Material supplied:
****************

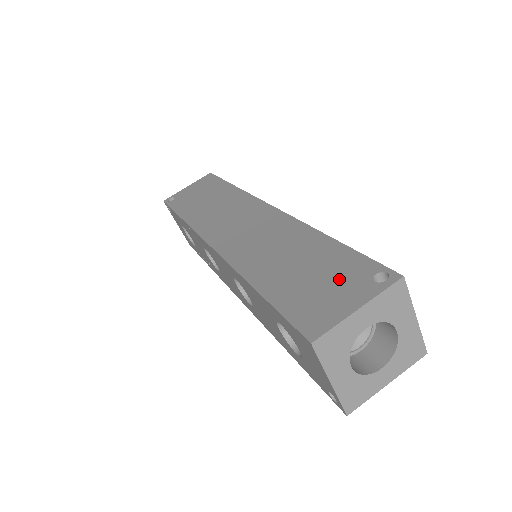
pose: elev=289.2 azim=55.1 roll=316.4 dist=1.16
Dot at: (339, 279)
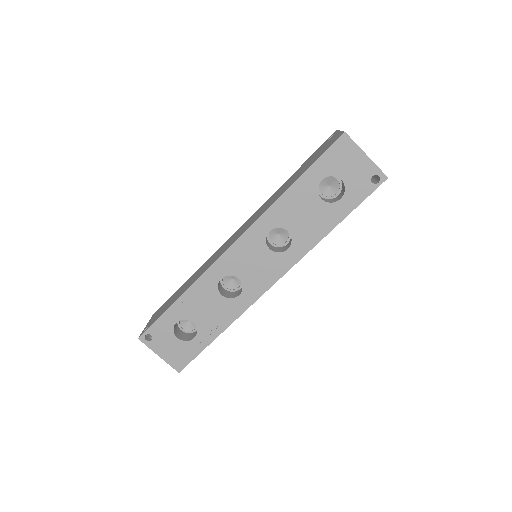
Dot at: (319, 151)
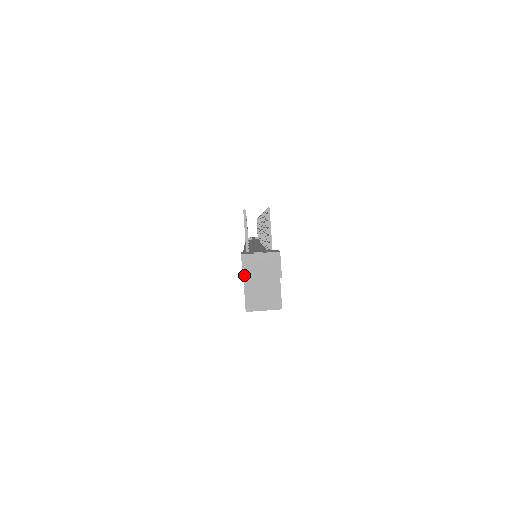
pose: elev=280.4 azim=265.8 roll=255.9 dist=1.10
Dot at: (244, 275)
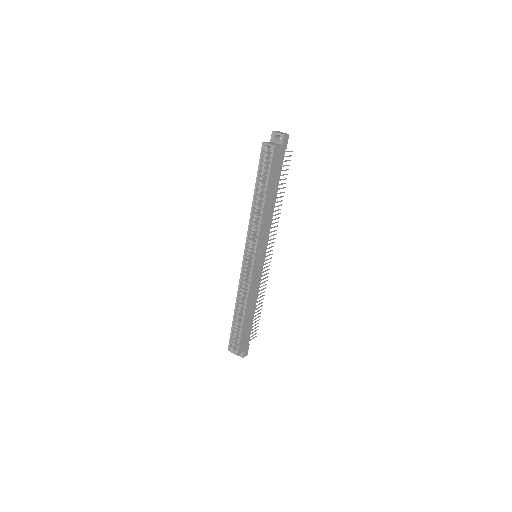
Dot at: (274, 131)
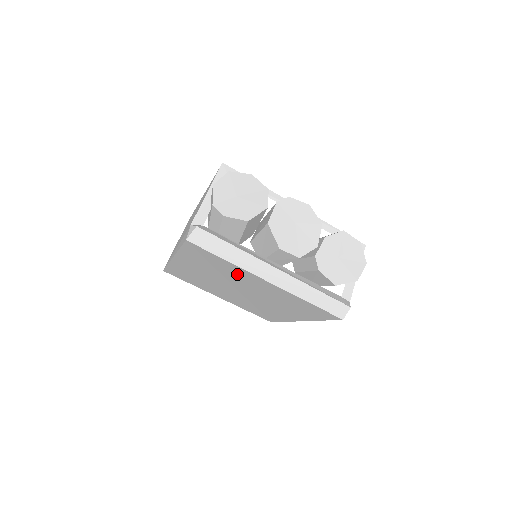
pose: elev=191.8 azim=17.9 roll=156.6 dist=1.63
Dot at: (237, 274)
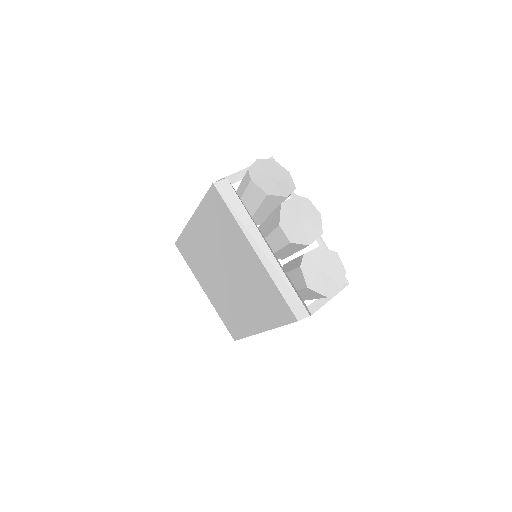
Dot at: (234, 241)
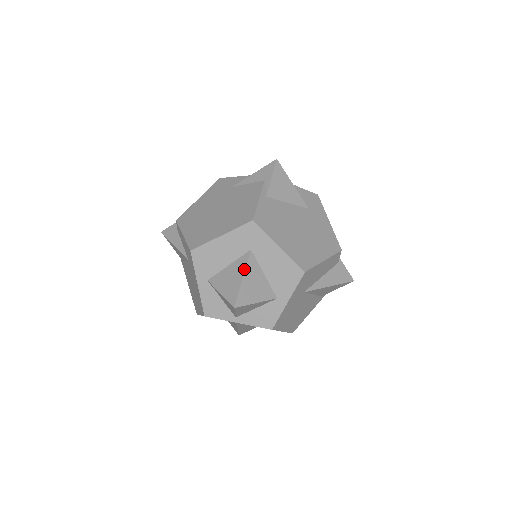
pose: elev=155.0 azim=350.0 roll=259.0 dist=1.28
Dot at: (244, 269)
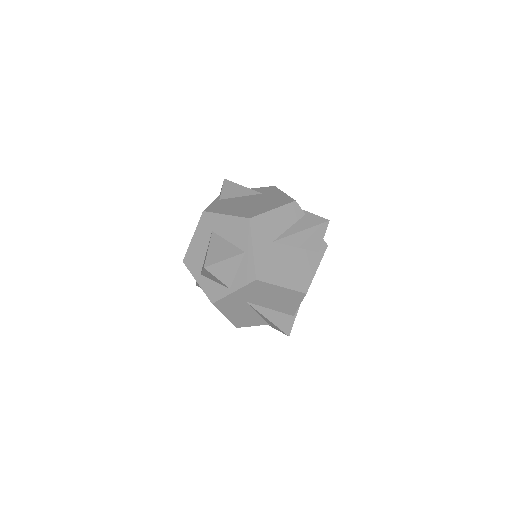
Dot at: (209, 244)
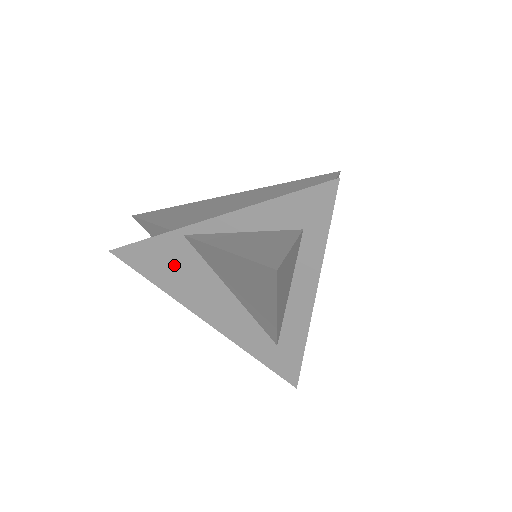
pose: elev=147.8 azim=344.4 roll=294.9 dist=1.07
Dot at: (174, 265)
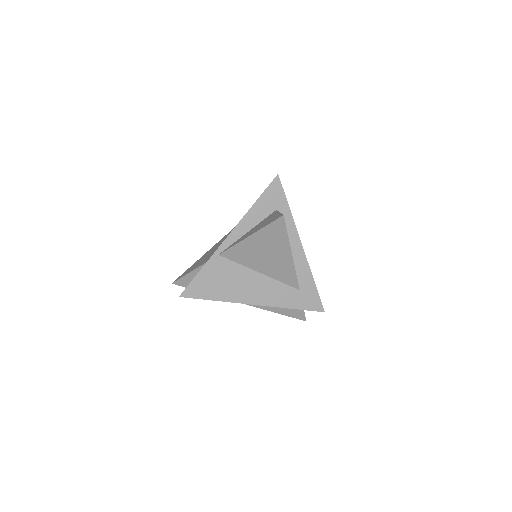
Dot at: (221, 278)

****************

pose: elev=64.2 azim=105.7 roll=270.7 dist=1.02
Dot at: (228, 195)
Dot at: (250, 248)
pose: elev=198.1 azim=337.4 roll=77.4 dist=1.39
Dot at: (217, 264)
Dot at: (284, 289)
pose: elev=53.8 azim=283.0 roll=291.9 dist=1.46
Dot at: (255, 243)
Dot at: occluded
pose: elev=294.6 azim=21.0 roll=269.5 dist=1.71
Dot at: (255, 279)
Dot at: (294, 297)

****************

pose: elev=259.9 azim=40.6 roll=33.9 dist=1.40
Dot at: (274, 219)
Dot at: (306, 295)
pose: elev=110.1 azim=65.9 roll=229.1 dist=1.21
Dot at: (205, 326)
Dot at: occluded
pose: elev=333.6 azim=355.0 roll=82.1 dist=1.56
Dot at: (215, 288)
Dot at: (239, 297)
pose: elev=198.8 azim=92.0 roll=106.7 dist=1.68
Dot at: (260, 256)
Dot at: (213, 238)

****************

Given task: Please output the lines above unchanged, starting at the line that contains "pose: elev=294.6 azim=21.0" and ending at the line that contains "Dot at: (294, 297)". Include both of those lines and nothing else.

Output for this exercise:
pose: elev=294.6 azim=21.0 roll=269.5 dist=1.71
Dot at: (255, 279)
Dot at: (294, 297)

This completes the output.